Popular Culture: Large, heterogeneous, urban, globalized. Spreads quickly via hierarchical or contagious diffusion. Example: Fast food, fashion, music (K-pop, hip-hop).
Cultural Traits, Complexes, Systems
Cultural Trait: A single aspect of culture (e.g., bowing in Japan).
Cultural Complex: Group of interrelated traits (e.g., American football = stadiums, uniforms, tailgates).
Cultural System: Combination of traits and complexes forming a region’s cultural identity.
Cultural Landscapes & Sequent Occupancy
Cultural Landscape: Physical imprint of human activity on the environment.
Examples:
Language on signs
Religious buildings (churches, mosques)
Agricultural patterns
Roads, schools, parks
Sequent Occupancy: Layers of imprints left by different groups over time. Example: Istanbul = Roman → Byzantine → Ottoman → Turkish influences.

* [Required tasks]:
1) Copy the culture notes above word for word, between "Cultural Complex: Group" and "Ottoman → Turkish influences.", inclusive.
2) In the culture notes above, which city is given as an example of sequent occupancy?

* [Data for review]:
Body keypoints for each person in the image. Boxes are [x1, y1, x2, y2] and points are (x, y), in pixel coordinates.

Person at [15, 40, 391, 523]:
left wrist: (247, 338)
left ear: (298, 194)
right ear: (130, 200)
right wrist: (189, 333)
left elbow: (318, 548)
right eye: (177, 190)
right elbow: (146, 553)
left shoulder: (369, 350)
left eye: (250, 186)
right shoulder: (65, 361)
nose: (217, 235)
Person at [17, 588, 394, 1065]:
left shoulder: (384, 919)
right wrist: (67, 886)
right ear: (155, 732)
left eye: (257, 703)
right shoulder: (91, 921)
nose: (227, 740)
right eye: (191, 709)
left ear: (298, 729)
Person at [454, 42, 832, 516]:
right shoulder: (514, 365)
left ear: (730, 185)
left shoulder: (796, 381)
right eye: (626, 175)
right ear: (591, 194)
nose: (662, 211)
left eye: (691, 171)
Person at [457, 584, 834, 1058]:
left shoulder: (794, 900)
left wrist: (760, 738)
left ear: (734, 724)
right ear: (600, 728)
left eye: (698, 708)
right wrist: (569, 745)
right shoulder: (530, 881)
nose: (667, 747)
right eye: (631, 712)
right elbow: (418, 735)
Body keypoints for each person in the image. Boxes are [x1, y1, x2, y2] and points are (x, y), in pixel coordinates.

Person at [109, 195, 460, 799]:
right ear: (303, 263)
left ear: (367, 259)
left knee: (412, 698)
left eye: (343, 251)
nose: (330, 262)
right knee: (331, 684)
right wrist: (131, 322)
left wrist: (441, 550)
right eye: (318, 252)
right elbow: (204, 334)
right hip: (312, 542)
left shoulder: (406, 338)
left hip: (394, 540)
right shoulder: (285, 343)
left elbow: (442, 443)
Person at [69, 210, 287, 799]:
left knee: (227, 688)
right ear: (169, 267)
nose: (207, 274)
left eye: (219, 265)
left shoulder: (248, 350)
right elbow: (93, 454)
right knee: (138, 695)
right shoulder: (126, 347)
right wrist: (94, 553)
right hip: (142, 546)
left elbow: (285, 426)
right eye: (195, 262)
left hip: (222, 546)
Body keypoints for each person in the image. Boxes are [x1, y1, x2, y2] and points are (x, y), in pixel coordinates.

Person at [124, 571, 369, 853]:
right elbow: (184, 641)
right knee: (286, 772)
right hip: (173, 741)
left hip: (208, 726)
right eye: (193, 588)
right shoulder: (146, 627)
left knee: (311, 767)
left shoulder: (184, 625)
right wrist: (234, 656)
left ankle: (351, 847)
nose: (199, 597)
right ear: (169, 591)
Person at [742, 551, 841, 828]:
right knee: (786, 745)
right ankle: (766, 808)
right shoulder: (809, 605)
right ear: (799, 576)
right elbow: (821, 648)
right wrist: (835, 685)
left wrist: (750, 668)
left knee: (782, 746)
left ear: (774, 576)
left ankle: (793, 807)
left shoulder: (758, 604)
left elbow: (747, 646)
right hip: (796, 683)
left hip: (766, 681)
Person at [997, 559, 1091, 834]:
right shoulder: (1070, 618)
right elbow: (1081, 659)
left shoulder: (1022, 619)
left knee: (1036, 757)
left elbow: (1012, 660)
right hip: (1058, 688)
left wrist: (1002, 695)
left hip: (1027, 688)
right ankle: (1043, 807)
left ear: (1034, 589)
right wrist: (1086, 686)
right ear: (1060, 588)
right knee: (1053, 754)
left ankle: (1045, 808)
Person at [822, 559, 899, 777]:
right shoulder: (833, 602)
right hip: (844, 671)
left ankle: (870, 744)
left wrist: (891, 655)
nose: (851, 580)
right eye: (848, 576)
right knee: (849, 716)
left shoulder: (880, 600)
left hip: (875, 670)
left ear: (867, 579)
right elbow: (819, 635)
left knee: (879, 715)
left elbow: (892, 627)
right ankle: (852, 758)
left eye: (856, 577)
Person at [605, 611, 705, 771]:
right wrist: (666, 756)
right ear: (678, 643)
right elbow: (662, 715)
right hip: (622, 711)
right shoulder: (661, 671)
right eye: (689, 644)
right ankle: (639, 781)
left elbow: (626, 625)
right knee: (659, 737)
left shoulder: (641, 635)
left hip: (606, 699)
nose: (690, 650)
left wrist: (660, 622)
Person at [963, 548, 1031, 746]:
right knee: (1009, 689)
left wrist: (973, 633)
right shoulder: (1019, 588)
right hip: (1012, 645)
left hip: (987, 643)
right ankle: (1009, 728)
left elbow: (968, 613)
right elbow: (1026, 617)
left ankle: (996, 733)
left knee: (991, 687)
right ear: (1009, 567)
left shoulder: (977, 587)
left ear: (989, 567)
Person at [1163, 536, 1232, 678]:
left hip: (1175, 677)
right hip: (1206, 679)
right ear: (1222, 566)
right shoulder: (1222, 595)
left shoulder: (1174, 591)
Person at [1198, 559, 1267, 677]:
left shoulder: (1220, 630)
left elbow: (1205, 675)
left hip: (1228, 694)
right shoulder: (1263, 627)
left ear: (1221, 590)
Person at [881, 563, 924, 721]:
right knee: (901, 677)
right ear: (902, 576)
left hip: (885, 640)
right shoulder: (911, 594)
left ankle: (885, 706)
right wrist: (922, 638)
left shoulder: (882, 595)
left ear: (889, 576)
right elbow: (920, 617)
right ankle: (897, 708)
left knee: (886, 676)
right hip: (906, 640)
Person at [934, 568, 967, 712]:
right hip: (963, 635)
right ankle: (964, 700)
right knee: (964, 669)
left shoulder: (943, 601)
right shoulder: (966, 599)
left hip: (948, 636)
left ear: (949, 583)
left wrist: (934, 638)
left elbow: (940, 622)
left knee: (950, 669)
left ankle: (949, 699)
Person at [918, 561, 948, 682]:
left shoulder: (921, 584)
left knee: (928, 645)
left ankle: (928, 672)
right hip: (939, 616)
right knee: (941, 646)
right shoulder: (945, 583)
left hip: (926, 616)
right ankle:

* [Answers to this exercise]:
1)
Cultural Complex: Group of interrelated traits (e.g., American football = stadiums, uniforms, tailgates).
Cultural System: Combination of traits and complexes forming a region’s cultural identity.
Cultural Landscapes & Sequent Occupancy
Cultural Landscape: Physical imprint of human activity on the environment.
Examples:
Language on signs
Religious buildings (churches, mosques)
Agricultural patterns
Roads, schools, parks
Sequent Occupancy: Layers of imprints left by different groups over time. Example: Istanbul = Roman → Byzantine → Ottoman → Turkish influences.

2) Istanbul, with Roman, Byzantine, Ottoman, and Turkish influences.